Dear church,
As Christians, we are taught to be nice. We are taught to welcome strangers and to show goodness to people who are different from us. The Bible speaks about hospitality.
We know the Israelites were glad when the prostitute Rahab accepted the spies into her home and protected them. Elijah met similar hospitality from strangers. So did Jesus.
And Christians are to give hospitality to strangers. Romans 12:13 and Hebrews 13:2 instruct this directly.
And so what about John’s command about false teachers – not to accept them into our homes or even to greet them? Not even a “hello”? That seems kind of hard-hearted. Surely we could show them true Christian kindness and maybe soften their hearts.
Two things might be said here.
First, ancient hospitality meant bringing people into your home as guests and giving them a place to stay. In a sense, you endorsed them and their message with your hospitality. And John most likely had the idea of traveling teachers who were offering up a perverted form of the gospel. To take that person into your home, to feed him and shelter him, served to enable his ministry. If you declined him help, he might leave your town. His teaching would have to go elsewhere.

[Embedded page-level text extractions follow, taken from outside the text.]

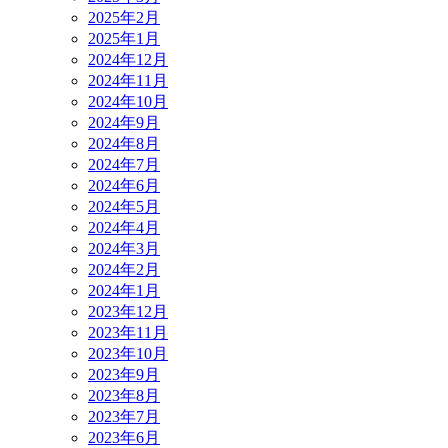
2025年2月
2025年1月
2024年12月
2024年11月
2024年10月
2024年9月
2024年8月
2024年7月
2024年6月
2024年5月
2024年4月
2024年3月
2024年2月
2024年1月
2023年12月
2023年11月
2023年10月
2023年9月
2023年8月
2023年7月
2023年6月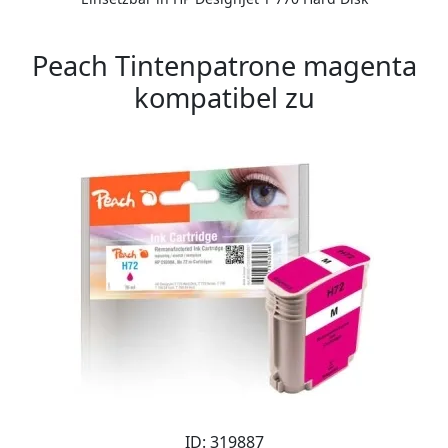
Peach Tintenpatrone magenta
kompatibel zu
ID: 319887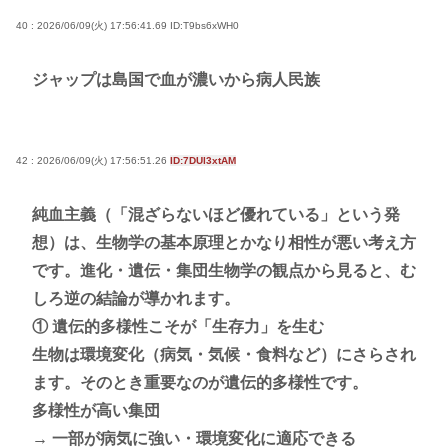
40 : 2026/06/09(火) 17:56:41.69
ID:T9bs6xWH0
ジャップは島国で血が濃いから病人民族
42 : 2026/06/09(火) 17:56:51.26
ID:7DUl3xtAM
純血主義（「混ざらないほど優れている」という発
想）は、生物学の基本原理とかなり相性が悪い考え方
です。進化・遺伝・集団生物学の観点から見ると、む
しろ逆の結論が導かれます。
① 遺伝的多様性こそが「生存力」を生む
生物は環境変化（病気・気候・食料など）にさらされ
ます。そのとき重要なのが遺伝的多様性です。
多様性が高い集団
→ 一部が病気に強い・環境変化に適応できる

Second, false teaching is dangerous, and John is careful to make that fact clear here. It probably is a bit naïve the think we are immune to the dangers of false teachers – that we will change them, and they won’t change us.
With all of that said, we recognize our culture is very different today. I’ve never had a preacher knock on my door looking for a place to stay. We don’t get asked frequently to have someone come and teach at our church. False teaching doesn’t spread in that way today.
But I have been encouraged to buy books written by false teachers, or to listen to CDs or DVDs or YouTube videos produced by false teachers. This is a form of support for those ministries.
And so we ought to be careful with what we read and with what we watch and with what we buy. We need to be careful of those teachings we consume and endorse.
The biggest danger today in American Christianity is probably the prosperity gospel. Are the teachers you follow on the Internet preaching a gospel that promises health and wealth to Christians? Is it a self-centered kind of gospel?
Think about this. There might be some books on your bookshelf that might not be worthy of any more “hospitality” on your part.